President Joe Biden has called on resistant Republican governors to "get out of the way" of vaccine rules aimed at containing the more transmissible and dangerous COVID-19 variant as the United States struggles to contain the spread of the Delta variant of the coronavirus.
Speaking from the White House, Biden backed city and private mandates requiring people to be vaccinated to go about some daily activities.
He sharply criticised Florida Governor Ron DeSantis, Texas Governor Greg Abbott and other officials who have moved to block the reimposition of mask mandates as the Delta variant surges in their states and other parts of the country that have large numbers of unvaccinated people.
"If you're not going to help, at least get out of the way of people trying to do the right thing," Biden said on Tuesday.
Biden endorsed New York City's move to require vaccinations to dine indoors or go to the gym, as well as corporate moves to require vaccines to return to work, and said more localities and businesses should follow suit. Such policies have been barred to varying degrees in at least seven Republican-led states.
A rise in infections in the US, fuelled by the highly contagious Delta strain, led US public health officials last week to recommend that even people who had been fully vaccinated against COVID-19 resume wearing face coverings in some public indoor settings.

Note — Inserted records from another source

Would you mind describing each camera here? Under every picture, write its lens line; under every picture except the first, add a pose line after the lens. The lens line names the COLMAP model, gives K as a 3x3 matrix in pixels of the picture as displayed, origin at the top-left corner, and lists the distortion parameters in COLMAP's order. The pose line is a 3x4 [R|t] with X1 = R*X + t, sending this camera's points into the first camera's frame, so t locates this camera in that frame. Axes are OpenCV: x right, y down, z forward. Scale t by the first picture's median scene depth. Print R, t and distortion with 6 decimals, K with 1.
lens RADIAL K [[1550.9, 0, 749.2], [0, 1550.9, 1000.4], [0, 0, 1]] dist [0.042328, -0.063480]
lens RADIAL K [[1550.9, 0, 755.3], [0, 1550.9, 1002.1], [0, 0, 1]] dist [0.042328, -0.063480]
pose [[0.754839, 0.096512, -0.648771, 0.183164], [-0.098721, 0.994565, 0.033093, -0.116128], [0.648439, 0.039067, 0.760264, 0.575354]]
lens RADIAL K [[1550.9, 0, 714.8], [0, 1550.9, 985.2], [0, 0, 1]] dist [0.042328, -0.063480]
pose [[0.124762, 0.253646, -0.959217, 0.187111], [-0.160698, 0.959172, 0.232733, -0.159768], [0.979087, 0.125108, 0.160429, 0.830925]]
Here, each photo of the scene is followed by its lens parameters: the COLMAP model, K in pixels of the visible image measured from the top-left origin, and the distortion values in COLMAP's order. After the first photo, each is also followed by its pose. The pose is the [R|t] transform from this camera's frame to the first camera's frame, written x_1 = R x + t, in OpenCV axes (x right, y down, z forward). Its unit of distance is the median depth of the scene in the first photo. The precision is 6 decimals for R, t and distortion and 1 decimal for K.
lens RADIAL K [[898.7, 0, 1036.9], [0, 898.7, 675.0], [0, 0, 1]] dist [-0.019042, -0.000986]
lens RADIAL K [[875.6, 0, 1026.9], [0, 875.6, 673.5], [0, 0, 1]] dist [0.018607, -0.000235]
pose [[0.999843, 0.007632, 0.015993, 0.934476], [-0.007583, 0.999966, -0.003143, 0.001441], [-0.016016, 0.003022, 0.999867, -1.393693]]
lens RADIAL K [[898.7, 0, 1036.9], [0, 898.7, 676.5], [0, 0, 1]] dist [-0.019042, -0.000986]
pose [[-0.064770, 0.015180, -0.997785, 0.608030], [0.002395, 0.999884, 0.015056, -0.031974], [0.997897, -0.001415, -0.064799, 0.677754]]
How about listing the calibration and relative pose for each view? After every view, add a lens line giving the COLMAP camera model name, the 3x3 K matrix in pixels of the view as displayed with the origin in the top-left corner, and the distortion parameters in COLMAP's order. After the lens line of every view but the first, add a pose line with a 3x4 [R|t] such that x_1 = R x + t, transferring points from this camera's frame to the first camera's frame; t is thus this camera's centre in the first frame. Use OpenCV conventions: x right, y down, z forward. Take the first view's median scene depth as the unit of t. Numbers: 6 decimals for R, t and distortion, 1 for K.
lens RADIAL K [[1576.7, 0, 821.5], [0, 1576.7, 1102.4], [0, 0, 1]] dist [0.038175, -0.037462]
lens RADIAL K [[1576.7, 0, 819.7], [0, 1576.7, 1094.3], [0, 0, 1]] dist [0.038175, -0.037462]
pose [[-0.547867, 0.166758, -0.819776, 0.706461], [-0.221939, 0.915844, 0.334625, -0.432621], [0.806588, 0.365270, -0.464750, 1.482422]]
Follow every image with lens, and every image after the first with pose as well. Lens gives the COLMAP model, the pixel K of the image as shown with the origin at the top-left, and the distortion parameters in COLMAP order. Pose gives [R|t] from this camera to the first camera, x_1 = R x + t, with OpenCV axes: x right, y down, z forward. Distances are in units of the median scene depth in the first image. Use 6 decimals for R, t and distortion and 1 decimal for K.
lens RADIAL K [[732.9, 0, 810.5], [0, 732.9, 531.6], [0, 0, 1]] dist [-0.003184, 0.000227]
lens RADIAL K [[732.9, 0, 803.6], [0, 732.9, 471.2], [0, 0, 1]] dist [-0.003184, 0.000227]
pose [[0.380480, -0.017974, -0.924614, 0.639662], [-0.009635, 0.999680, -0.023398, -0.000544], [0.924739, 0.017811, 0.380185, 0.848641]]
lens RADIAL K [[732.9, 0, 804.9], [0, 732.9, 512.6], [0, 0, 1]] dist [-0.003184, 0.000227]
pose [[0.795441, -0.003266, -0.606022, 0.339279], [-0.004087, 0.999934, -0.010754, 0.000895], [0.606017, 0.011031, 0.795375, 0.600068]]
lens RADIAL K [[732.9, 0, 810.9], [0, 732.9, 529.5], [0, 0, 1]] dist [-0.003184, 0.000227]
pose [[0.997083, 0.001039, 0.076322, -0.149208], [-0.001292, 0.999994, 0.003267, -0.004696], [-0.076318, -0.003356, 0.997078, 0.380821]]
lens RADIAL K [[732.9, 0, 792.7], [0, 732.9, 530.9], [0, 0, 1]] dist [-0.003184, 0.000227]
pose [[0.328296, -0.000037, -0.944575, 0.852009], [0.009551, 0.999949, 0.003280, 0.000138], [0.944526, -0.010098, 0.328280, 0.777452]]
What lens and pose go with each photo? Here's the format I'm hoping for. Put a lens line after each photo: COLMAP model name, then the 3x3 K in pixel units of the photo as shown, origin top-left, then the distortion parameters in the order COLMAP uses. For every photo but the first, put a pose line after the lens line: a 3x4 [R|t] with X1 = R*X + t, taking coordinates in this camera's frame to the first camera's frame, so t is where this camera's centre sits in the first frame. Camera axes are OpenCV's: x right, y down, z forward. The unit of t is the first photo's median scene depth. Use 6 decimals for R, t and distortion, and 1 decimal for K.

After months of dangling carrots of incentive to Americans to get vaccinated - including million-dollar cash lotteries and opportunities to earn free college tuition - the Biden administration is looking to wield a stick by making it harder for people to remain unvaccinated without seeing their daily lives disrupted.
As he seeks to drive up vaccinations at home, Biden is also spotlighting his administration's progress in sharing shots with the rest of the world - an initiative helped in part by the slowed pace of domestic vaccination that has increased the nation's stockpile of doses.
About 90 million eligible Americans aged 12 and over have yet to receive one dose of vaccine.
Biden announced the US had donated and shipped more than 110 million doses of COVID-19 vaccines to more than 60 countries, ranging from Afghanistan to Zambia.
"Vaccinate America and help vaccinate the world," Biden said. "That's how we're going to beat this thing."
While notable, the 110 million doses the US has donated largely through a global vaccine program known as COVAX represent a fraction of what is needed worldwide.
The White House said on Tuesday that US at the end of August would begin shipping 500 million doses of Pfizer vaccine that it had pledged to 100 low-income countries by June 2022.
The White House insists that nothing is being sought in return for the shots, contrasting its approach with Russia and China, which it alleges have used access to their domestically produced vaccines as a tool of geopolitical leverage.